* About this task
All lines in the records below with the word "lists" must be returned.

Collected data
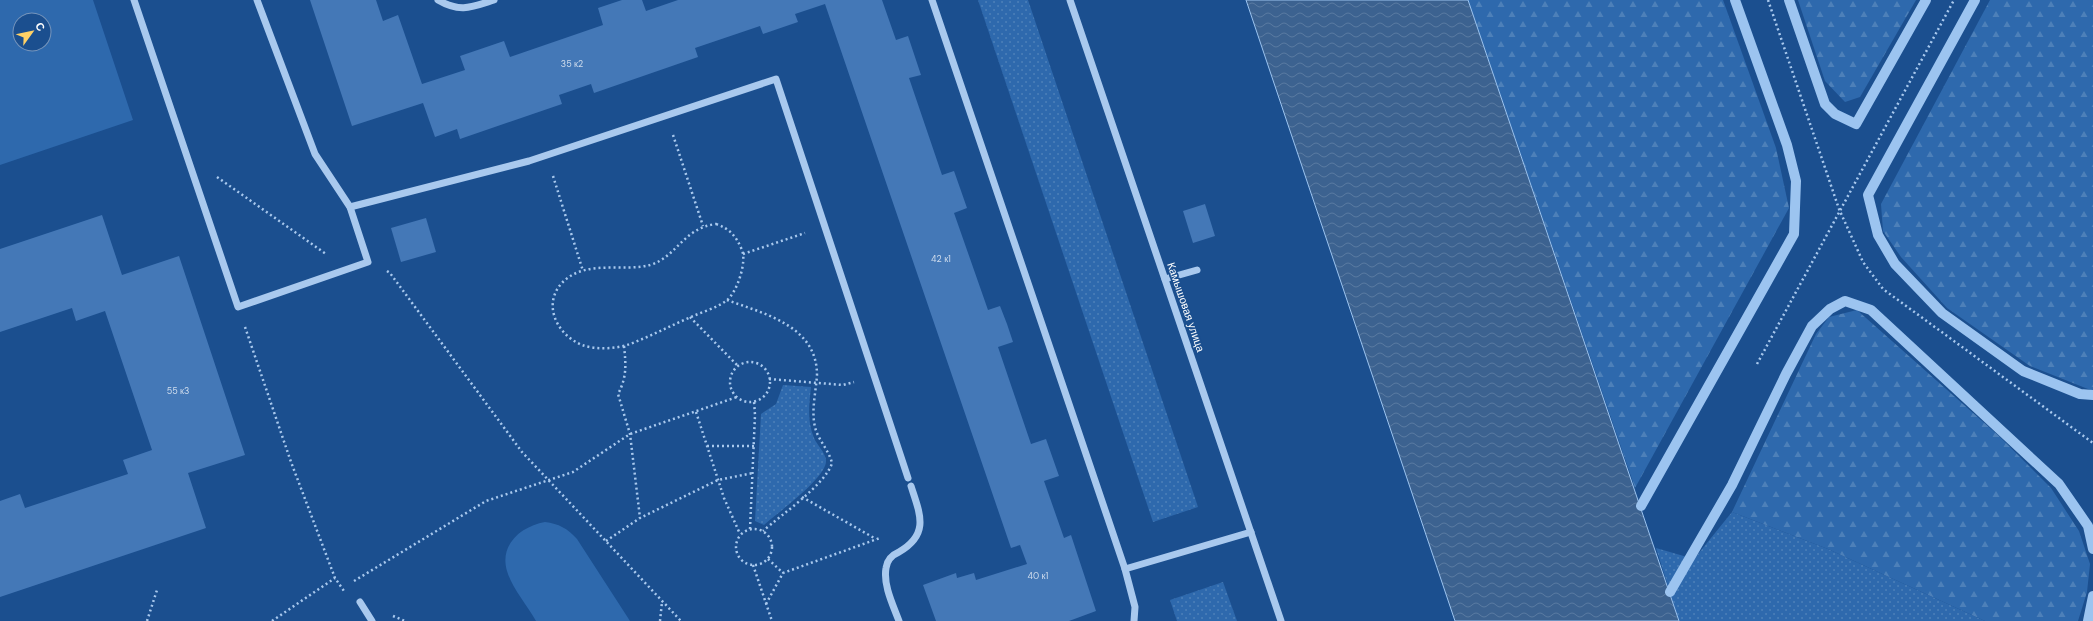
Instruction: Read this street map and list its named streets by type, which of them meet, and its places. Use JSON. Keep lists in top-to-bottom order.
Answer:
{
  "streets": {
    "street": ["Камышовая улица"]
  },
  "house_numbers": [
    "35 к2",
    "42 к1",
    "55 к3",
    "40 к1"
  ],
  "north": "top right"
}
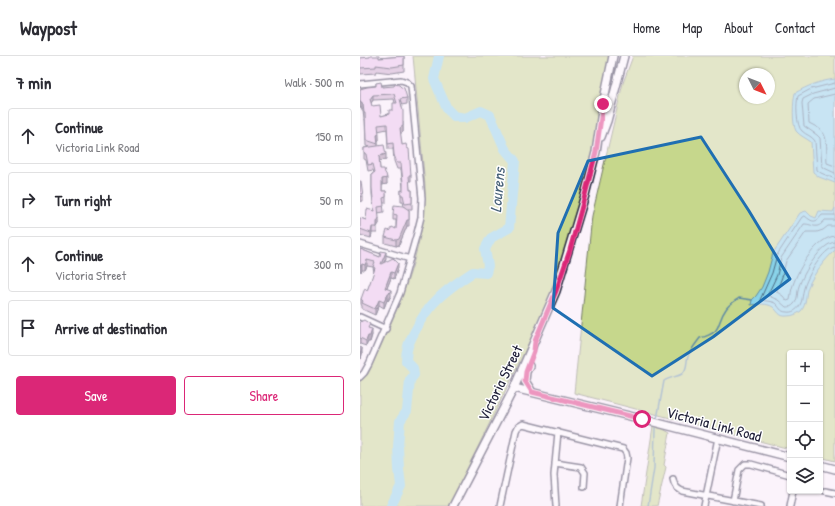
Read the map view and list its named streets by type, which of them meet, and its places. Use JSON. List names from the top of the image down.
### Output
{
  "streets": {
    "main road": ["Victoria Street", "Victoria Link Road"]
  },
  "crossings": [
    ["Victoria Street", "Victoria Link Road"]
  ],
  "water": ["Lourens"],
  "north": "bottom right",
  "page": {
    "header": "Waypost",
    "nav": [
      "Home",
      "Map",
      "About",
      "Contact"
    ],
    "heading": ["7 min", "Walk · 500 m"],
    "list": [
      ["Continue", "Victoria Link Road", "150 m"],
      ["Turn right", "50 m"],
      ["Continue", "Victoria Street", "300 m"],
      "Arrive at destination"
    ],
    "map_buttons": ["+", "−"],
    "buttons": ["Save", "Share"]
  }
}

--

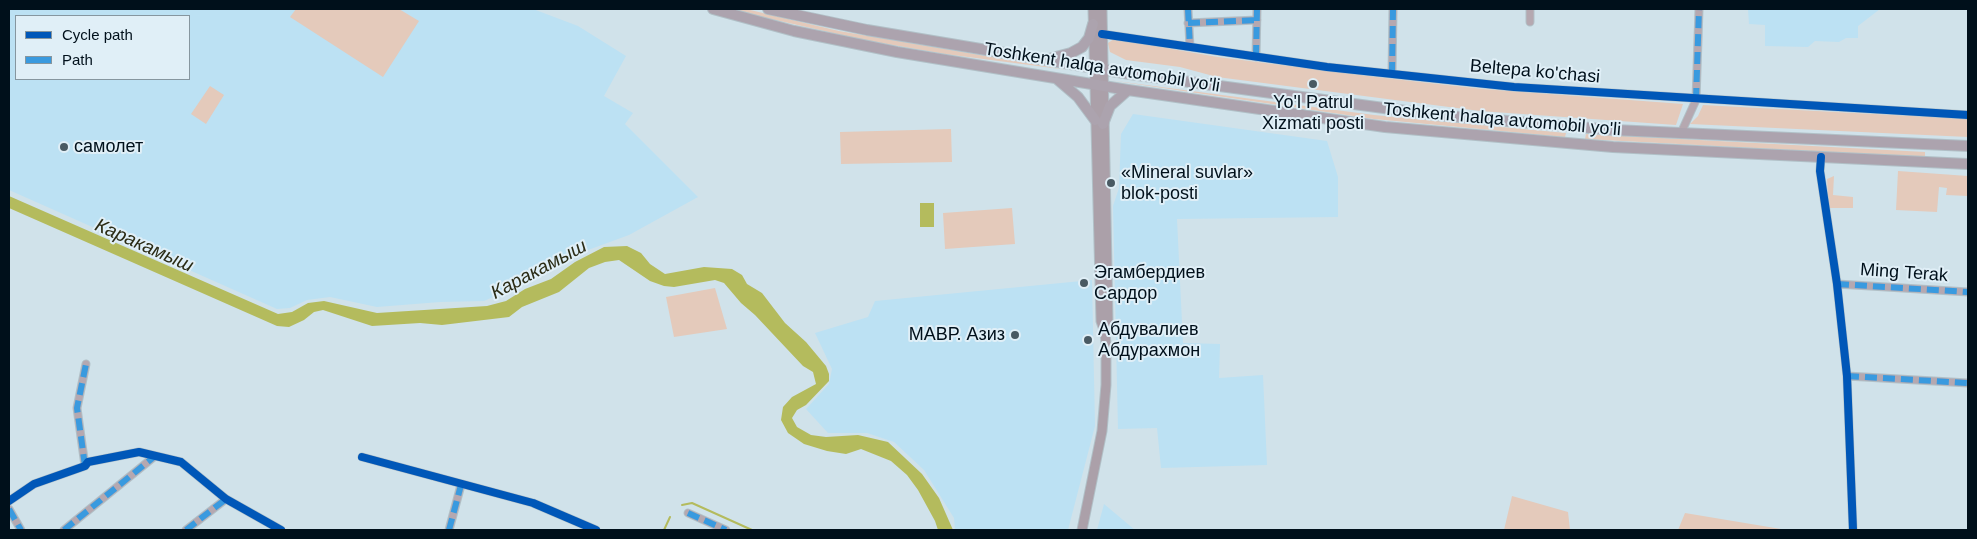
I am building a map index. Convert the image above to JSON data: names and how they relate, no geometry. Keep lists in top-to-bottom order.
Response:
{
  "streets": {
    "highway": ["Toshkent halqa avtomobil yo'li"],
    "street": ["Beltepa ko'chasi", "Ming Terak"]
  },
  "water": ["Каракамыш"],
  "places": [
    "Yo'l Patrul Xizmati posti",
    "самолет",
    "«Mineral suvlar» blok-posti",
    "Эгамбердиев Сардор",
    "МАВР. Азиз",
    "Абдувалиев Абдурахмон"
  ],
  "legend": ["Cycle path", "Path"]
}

* Answer space
Instruction: Read this street map and list its named streets by type, which of them meet, and its places. Use JSON. Keep lists in top-to-bottom order.
I am building a map index. Convert the image above to JSON data: names and how they relate, no geometry. Keep lists in top-to-bottom order.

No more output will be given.